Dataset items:
++++
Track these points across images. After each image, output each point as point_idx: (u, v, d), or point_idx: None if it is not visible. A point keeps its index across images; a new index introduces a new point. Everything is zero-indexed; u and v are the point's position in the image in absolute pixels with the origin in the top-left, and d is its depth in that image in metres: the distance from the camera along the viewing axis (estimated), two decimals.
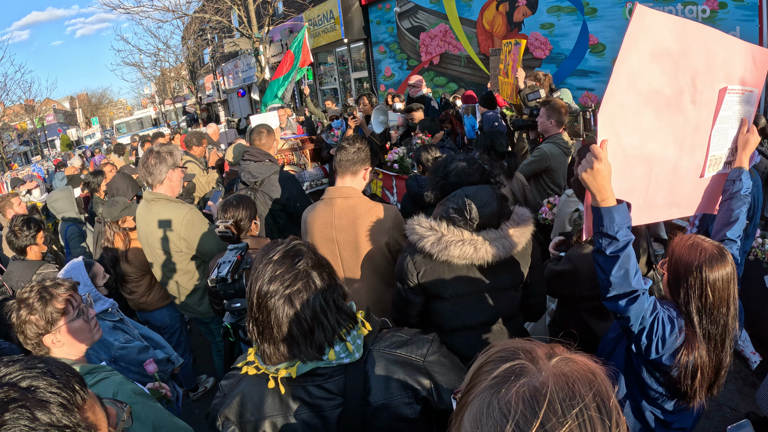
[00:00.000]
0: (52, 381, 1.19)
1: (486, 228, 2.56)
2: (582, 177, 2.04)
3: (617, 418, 0.81)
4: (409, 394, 1.59)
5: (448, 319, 2.72)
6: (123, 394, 2.20)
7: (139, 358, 3.21)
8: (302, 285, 1.54)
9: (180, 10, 20.43)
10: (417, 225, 2.62)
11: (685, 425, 2.44)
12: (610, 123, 2.14)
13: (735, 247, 2.47)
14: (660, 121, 2.29)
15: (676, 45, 2.22)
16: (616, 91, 2.13)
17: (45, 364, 1.23)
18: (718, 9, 8.38)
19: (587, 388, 0.81)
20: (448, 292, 2.66)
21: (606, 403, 0.81)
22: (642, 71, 2.17)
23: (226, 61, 32.22)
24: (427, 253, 2.56)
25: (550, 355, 0.89)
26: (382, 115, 7.70)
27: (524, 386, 0.82)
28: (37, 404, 1.14)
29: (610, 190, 2.03)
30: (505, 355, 0.91)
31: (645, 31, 2.13)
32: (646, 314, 2.14)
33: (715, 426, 4.10)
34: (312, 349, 1.54)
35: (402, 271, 2.70)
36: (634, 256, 2.11)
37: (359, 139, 3.28)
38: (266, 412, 1.58)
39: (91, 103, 67.83)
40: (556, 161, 5.07)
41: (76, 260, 3.36)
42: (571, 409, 0.78)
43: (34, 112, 45.63)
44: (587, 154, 2.03)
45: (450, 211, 2.58)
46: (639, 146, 2.28)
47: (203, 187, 6.98)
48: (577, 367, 0.86)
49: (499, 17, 12.73)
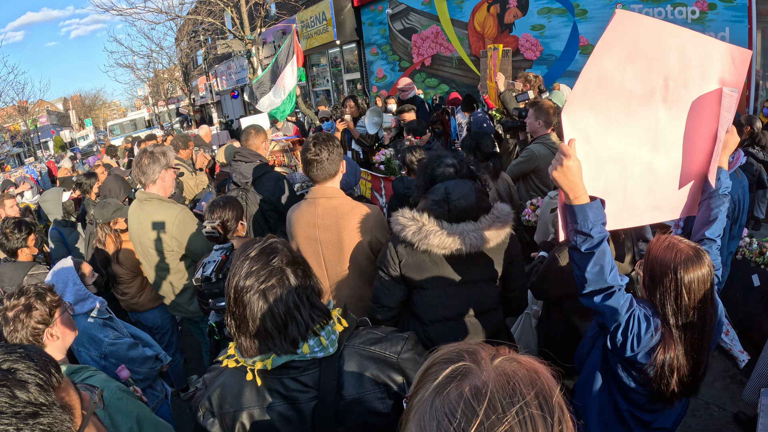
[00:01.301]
0: (30, 364, 1.27)
1: (465, 220, 2.64)
2: (553, 176, 2.05)
3: (560, 416, 0.82)
4: (382, 389, 1.63)
5: (429, 310, 2.79)
6: (108, 390, 2.29)
7: (128, 354, 3.26)
8: (276, 281, 1.58)
9: (173, 11, 20.46)
10: (400, 216, 2.70)
11: (666, 425, 2.45)
12: (577, 122, 2.17)
13: (715, 247, 2.47)
14: (631, 120, 2.32)
15: (651, 47, 2.24)
16: (584, 92, 2.16)
17: (24, 350, 1.31)
18: (708, 10, 8.46)
19: (529, 387, 0.82)
20: (428, 283, 2.73)
21: (548, 401, 0.82)
22: (616, 73, 2.19)
23: (219, 63, 32.23)
24: (409, 242, 2.65)
25: (493, 356, 0.90)
26: (377, 116, 7.71)
27: (466, 386, 0.83)
28: (16, 384, 1.22)
29: (582, 187, 2.05)
30: (449, 357, 0.92)
31: (623, 34, 2.15)
32: (621, 311, 2.15)
33: (703, 425, 4.12)
34: (286, 342, 1.58)
35: (385, 260, 2.78)
36: (609, 252, 2.12)
37: (322, 143, 3.17)
38: (244, 404, 1.63)
39: (85, 104, 67.68)
40: (544, 162, 5.10)
41: (65, 260, 3.38)
42: (511, 406, 0.79)
43: (27, 113, 45.40)
44: (557, 153, 2.05)
45: (430, 202, 2.66)
46: (610, 145, 2.30)
47: (191, 189, 6.97)
48: (519, 366, 0.87)
49: (490, 19, 12.80)
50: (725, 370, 4.70)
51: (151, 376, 3.37)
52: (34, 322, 2.44)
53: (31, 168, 23.37)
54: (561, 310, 3.22)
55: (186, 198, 6.79)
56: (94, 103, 70.96)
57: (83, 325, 3.24)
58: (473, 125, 7.33)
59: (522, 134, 6.23)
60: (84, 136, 46.03)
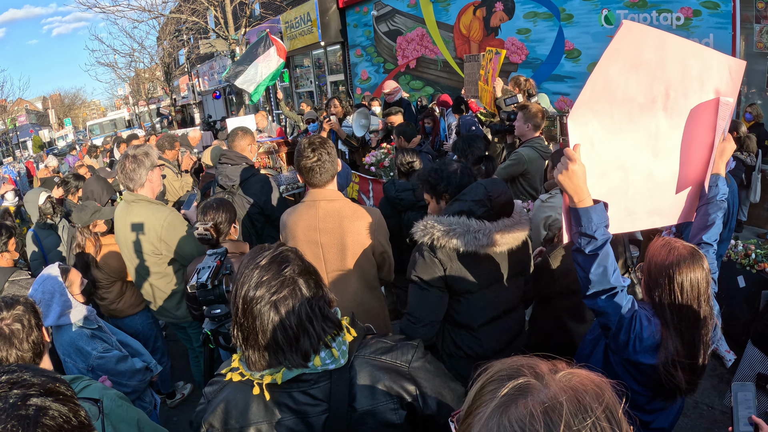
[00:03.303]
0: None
1: (502, 216, 2.67)
2: (558, 179, 2.10)
3: (627, 429, 0.83)
4: (395, 400, 1.59)
5: (477, 313, 2.78)
6: (108, 398, 2.27)
7: (116, 368, 3.16)
8: (288, 292, 1.52)
9: (156, 10, 20.29)
10: (436, 223, 2.65)
11: (663, 425, 2.48)
12: (582, 128, 2.22)
13: (711, 251, 2.52)
14: (633, 126, 2.37)
15: (654, 56, 2.29)
16: (590, 99, 2.20)
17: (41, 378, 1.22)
18: (693, 17, 8.58)
19: (596, 401, 0.82)
20: (476, 285, 2.71)
21: (615, 415, 0.82)
22: (620, 81, 2.24)
23: (201, 63, 31.98)
24: (453, 248, 2.60)
25: (554, 371, 0.89)
26: (364, 118, 7.69)
27: (535, 403, 0.81)
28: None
29: (586, 190, 2.09)
30: (508, 373, 0.90)
31: (628, 44, 2.19)
32: (624, 311, 2.21)
33: (692, 423, 4.18)
34: (297, 356, 1.53)
35: (423, 272, 2.68)
36: (612, 253, 2.17)
37: (320, 147, 3.13)
38: (251, 419, 1.57)
39: (64, 103, 66.70)
40: (533, 165, 5.11)
41: (51, 268, 3.26)
42: (584, 422, 0.79)
43: (5, 112, 44.71)
44: (562, 157, 2.10)
45: (470, 203, 2.65)
46: (614, 151, 2.35)
47: (176, 192, 6.86)
48: (583, 380, 0.86)
49: (476, 22, 12.84)
50: (712, 369, 4.78)
51: (141, 388, 3.28)
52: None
53: (10, 168, 22.96)
54: (552, 310, 3.28)
55: (169, 201, 6.68)
56: (74, 102, 69.96)
57: (71, 336, 3.15)
58: (462, 128, 7.33)
59: (510, 138, 6.24)
60: (63, 135, 45.41)
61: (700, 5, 8.46)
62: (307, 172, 3.12)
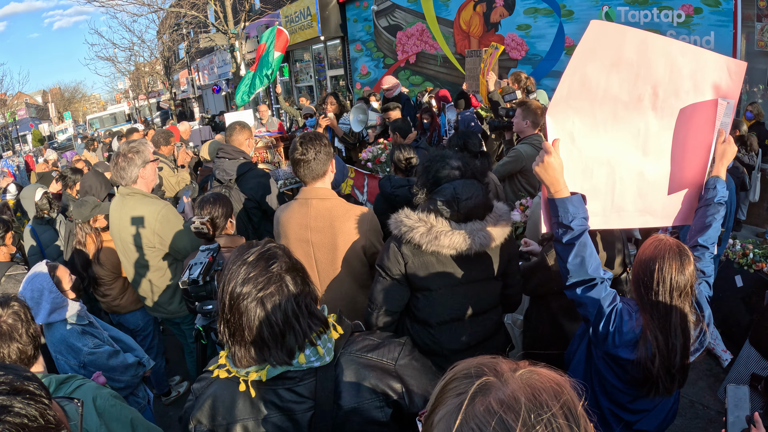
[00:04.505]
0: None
1: (472, 219, 2.64)
2: (535, 171, 2.22)
3: (585, 426, 0.84)
4: (380, 398, 1.59)
5: (436, 311, 2.76)
6: (101, 398, 2.29)
7: (108, 363, 3.14)
8: (275, 288, 1.52)
9: (156, 4, 20.22)
10: (404, 218, 2.67)
11: (649, 428, 2.48)
12: (561, 124, 2.32)
13: (707, 254, 2.48)
14: (618, 124, 2.41)
15: (636, 56, 2.34)
16: (568, 96, 2.28)
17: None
18: (693, 14, 8.54)
19: (554, 398, 0.83)
20: (436, 284, 2.71)
21: (573, 412, 0.83)
22: (600, 79, 2.30)
23: (201, 57, 31.91)
24: (416, 244, 2.62)
25: (514, 369, 0.90)
26: (362, 114, 7.66)
27: (494, 400, 0.83)
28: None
29: (563, 182, 2.19)
30: (470, 372, 0.91)
31: (605, 43, 2.26)
32: (603, 303, 2.25)
33: (688, 423, 4.17)
34: (282, 353, 1.53)
35: (387, 262, 2.73)
36: (590, 245, 2.23)
37: (309, 143, 3.11)
38: (237, 416, 1.57)
39: (64, 97, 66.52)
40: (531, 162, 5.08)
41: (39, 266, 3.20)
42: (539, 418, 0.80)
43: (5, 106, 44.63)
44: (540, 150, 2.18)
45: (438, 203, 2.64)
46: (597, 147, 2.41)
47: (173, 187, 6.82)
48: (542, 378, 0.88)
49: (476, 17, 12.80)
50: (708, 369, 4.78)
51: (133, 383, 3.27)
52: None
53: (9, 162, 22.94)
54: (547, 308, 3.27)
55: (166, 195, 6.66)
56: (74, 96, 69.83)
57: (61, 333, 3.13)
58: (461, 124, 7.32)
59: (508, 134, 6.23)
60: (63, 129, 45.33)
61: (701, 3, 8.42)
62: (294, 165, 3.13)
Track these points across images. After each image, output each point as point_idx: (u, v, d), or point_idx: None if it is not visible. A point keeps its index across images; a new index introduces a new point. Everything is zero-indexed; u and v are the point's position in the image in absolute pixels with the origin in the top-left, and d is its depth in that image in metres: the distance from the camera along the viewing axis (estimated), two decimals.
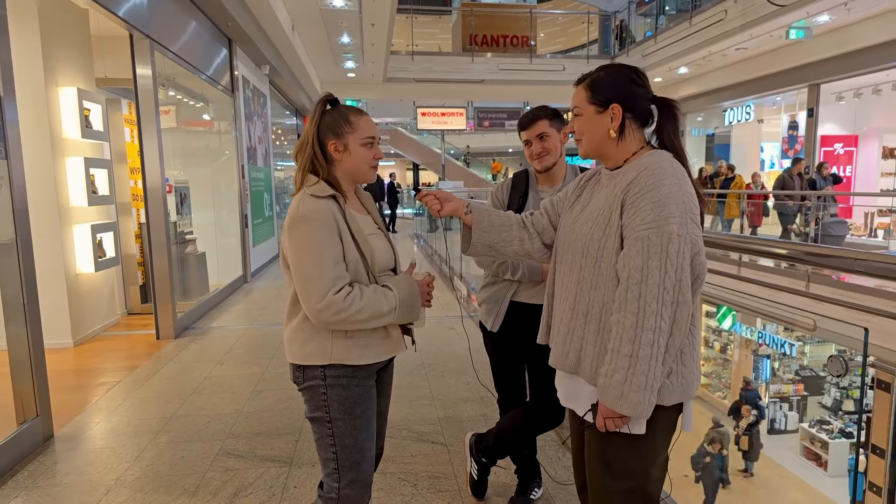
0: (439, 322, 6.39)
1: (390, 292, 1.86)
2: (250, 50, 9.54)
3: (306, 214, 1.79)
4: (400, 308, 1.86)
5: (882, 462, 1.74)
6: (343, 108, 1.93)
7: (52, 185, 5.46)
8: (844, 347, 2.25)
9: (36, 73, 5.31)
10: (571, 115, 1.78)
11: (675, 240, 1.51)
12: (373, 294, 1.82)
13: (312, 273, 1.76)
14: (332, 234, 1.80)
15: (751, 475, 8.92)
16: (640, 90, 1.69)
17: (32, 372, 3.54)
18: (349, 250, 1.84)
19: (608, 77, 1.70)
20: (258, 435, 3.68)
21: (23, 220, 3.51)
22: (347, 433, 1.88)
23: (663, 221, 1.51)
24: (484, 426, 3.51)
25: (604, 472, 1.68)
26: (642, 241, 1.52)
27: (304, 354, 1.88)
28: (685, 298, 1.53)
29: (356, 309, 1.77)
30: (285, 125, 16.05)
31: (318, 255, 1.77)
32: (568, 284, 1.75)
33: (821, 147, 12.83)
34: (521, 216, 1.96)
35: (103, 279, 6.27)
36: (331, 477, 1.91)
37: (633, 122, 1.69)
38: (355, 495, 1.91)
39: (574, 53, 21.68)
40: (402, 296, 1.87)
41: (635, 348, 1.51)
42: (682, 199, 1.54)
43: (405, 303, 1.87)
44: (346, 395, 1.88)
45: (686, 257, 1.53)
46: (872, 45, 10.59)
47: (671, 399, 1.61)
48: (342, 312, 1.76)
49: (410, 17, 17.46)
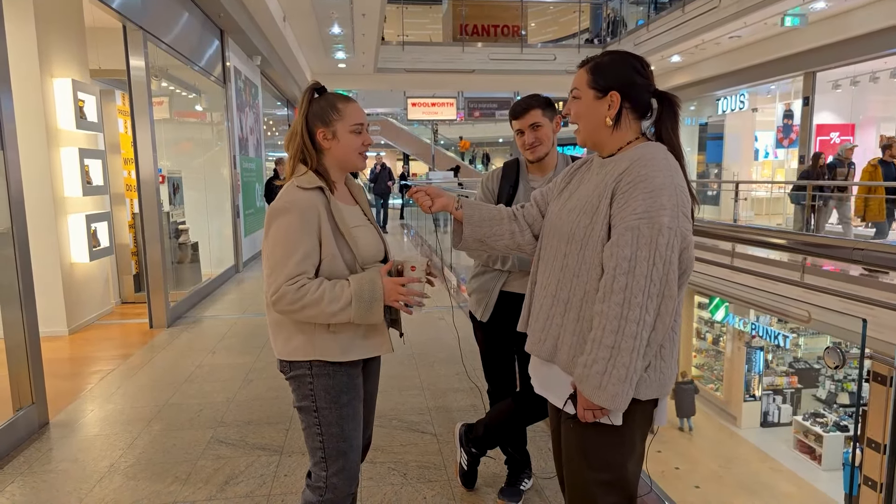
0: (429, 312, 6.42)
1: (347, 287, 1.80)
2: (242, 41, 9.51)
3: (286, 206, 1.81)
4: (356, 303, 1.79)
5: (878, 456, 1.72)
6: (330, 96, 1.93)
7: (48, 175, 5.47)
8: (840, 340, 2.24)
9: (31, 64, 5.31)
10: (570, 97, 1.75)
11: (665, 232, 1.49)
12: (330, 287, 1.79)
13: (275, 264, 1.79)
14: (307, 228, 1.80)
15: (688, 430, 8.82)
16: (641, 81, 1.66)
17: (28, 360, 3.58)
18: (327, 244, 1.84)
19: (612, 63, 1.67)
20: (249, 423, 3.71)
21: (19, 210, 3.54)
22: (334, 422, 1.90)
23: (655, 213, 1.50)
24: (474, 416, 3.54)
25: (582, 464, 1.67)
26: (632, 231, 1.50)
27: (288, 350, 1.90)
28: (671, 292, 1.51)
29: (308, 301, 1.76)
30: (276, 116, 16.01)
31: (287, 248, 1.79)
32: (551, 271, 1.73)
33: (816, 136, 12.79)
34: (512, 209, 1.95)
35: (97, 269, 6.29)
36: (318, 466, 1.93)
37: (630, 113, 1.67)
38: (343, 484, 1.92)
39: (565, 43, 21.62)
40: (358, 290, 1.79)
41: (618, 340, 1.49)
42: (674, 192, 1.52)
43: (361, 298, 1.79)
44: (332, 384, 1.89)
45: (675, 250, 1.51)
46: (869, 32, 10.49)
47: (648, 393, 1.60)
48: (294, 303, 1.76)
49: (401, 7, 17.41)
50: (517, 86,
++++
--- Task to complete ---
The answer must be the exact lines from the line with "43: (405, 303, 1.87)" to the final line of the data, both ends included, with no pictures.

--- The completed task ---
43: (405, 303, 1.87)
44: (346, 395, 1.88)
45: (686, 257, 1.53)
46: (872, 45, 10.59)
47: (671, 399, 1.61)
48: (342, 312, 1.76)
49: (410, 17, 17.46)
0: (429, 312, 6.42)
1: (347, 287, 1.80)
2: (242, 41, 9.51)
3: (286, 206, 1.81)
4: (356, 303, 1.79)
5: (878, 456, 1.72)
6: (330, 96, 1.93)
7: (48, 175, 5.47)
8: (840, 340, 2.24)
9: (31, 64, 5.31)
10: (570, 97, 1.75)
11: (665, 232, 1.49)
12: (330, 287, 1.79)
13: (275, 264, 1.79)
14: (307, 228, 1.80)
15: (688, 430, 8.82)
16: (641, 81, 1.66)
17: (28, 360, 3.58)
18: (327, 244, 1.84)
19: (612, 63, 1.67)
20: (249, 423, 3.71)
21: (19, 210, 3.54)
22: (334, 422, 1.90)
23: (655, 213, 1.50)
24: (474, 416, 3.54)
25: (582, 464, 1.67)
26: (632, 231, 1.50)
27: (288, 350, 1.90)
28: (671, 292, 1.51)
29: (308, 301, 1.76)
30: (276, 116, 16.01)
31: (287, 248, 1.79)
32: (551, 271, 1.73)
33: (816, 136, 12.79)
34: (512, 209, 1.95)
35: (97, 269, 6.29)
36: (318, 466, 1.93)
37: (630, 113, 1.67)
38: (343, 484, 1.92)
39: (565, 43, 21.62)
40: (358, 290, 1.79)
41: (618, 340, 1.49)
42: (674, 192, 1.52)
43: (361, 298, 1.79)
44: (332, 384, 1.89)
45: (675, 250, 1.51)
46: (869, 32, 10.49)
47: (648, 393, 1.60)
48: (294, 303, 1.76)
49: (401, 7, 17.41)
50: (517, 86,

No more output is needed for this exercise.